Administration officials have said they are targeting about 2,000 people, which would yield about 200 arrests based on previous crackdowns. Trump has said on Twitter that his agents plan to arrest millions of immigrants in the country illegally.

It is highly unusual to announce an enforcement sting before it begins. The president postponed the effort once before after a phone call with House Speaker Nancy Pelosi, but immigration officials said it was also due in part to law enforcement concerns over officer safety because details had leaked.

But they're pressing ahead with this one, even though the president and other administration officials have discussed the long-planned family operation for months.

"Nothing to be secret about," Trump said. "If the word gets out, it gets out because hundreds of people know about it."

The operation will target entire families that have been ordered removed, but some family may be separated if some members are in the country legally. Albence gave a hypothetical example of a father and child in the U.S. illegally but a mother who isn't

"If the mother wants to return voluntarily on her own with the family, she'll have an opportunity to do so," he said.

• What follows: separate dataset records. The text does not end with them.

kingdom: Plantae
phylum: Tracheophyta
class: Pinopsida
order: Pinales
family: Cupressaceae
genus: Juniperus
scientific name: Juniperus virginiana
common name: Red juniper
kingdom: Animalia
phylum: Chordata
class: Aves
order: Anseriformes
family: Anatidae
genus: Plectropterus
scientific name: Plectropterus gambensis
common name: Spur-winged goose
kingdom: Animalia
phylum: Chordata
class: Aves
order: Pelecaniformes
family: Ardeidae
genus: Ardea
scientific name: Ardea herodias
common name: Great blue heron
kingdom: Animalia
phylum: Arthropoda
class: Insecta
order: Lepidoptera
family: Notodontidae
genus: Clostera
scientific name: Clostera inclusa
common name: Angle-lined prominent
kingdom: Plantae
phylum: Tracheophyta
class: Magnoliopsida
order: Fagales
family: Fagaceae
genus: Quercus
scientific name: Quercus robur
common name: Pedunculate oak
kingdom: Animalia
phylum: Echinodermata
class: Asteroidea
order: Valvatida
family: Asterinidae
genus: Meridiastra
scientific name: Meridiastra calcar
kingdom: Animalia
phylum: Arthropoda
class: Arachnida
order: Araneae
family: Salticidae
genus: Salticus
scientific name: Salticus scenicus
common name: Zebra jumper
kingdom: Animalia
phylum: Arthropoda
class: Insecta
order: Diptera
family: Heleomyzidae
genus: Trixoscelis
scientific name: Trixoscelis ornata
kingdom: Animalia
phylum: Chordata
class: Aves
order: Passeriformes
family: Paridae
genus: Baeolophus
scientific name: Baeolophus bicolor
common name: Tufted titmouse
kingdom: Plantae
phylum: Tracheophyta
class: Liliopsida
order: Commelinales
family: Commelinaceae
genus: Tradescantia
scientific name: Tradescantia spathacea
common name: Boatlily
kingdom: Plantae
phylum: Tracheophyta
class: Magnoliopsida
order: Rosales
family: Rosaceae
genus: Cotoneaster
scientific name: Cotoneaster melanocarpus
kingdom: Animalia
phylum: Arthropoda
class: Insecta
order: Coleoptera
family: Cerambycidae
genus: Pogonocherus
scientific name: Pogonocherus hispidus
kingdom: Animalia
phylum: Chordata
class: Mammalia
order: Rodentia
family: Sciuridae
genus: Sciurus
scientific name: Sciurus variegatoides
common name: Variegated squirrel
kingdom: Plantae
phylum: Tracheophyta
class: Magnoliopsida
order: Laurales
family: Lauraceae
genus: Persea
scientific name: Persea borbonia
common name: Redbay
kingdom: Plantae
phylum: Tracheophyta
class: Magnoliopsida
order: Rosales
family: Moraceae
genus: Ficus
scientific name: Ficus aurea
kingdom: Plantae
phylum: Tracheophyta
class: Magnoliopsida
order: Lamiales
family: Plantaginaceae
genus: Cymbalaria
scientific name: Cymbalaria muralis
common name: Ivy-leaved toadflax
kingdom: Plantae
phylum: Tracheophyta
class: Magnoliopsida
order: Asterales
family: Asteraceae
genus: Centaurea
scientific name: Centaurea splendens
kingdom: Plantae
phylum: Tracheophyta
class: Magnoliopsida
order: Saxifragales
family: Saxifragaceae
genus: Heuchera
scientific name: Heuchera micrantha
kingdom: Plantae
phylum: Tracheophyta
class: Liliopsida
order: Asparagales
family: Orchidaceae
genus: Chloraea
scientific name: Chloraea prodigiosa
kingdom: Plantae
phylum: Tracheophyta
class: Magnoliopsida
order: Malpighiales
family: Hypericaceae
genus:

Families may be temporarily housed in hotels until they can be transferred to a detention center or deported. Marriott said it would not allow ICE to use its hotels for holding immigrants.

If ICE runs out of space, it may be forced to separate some family members, Albence said. The government has limited space in its family detention centers in Texas and Pennsylvania.

"If hotels or other places do not want to allow us to utilize that, it's almost forcing us into a situation where we're going to have to take one of the parents and put them in custody and separate them from the rest of their families," he said.

Meanwhile, activists ramped up efforts to prepare by circulating information about hotlines and planning public demonstrations. Vigils outside of detention centers and hundreds of other locations nationwide were set for Friday evening, to be followed by protests Saturday in Miami and Chicago.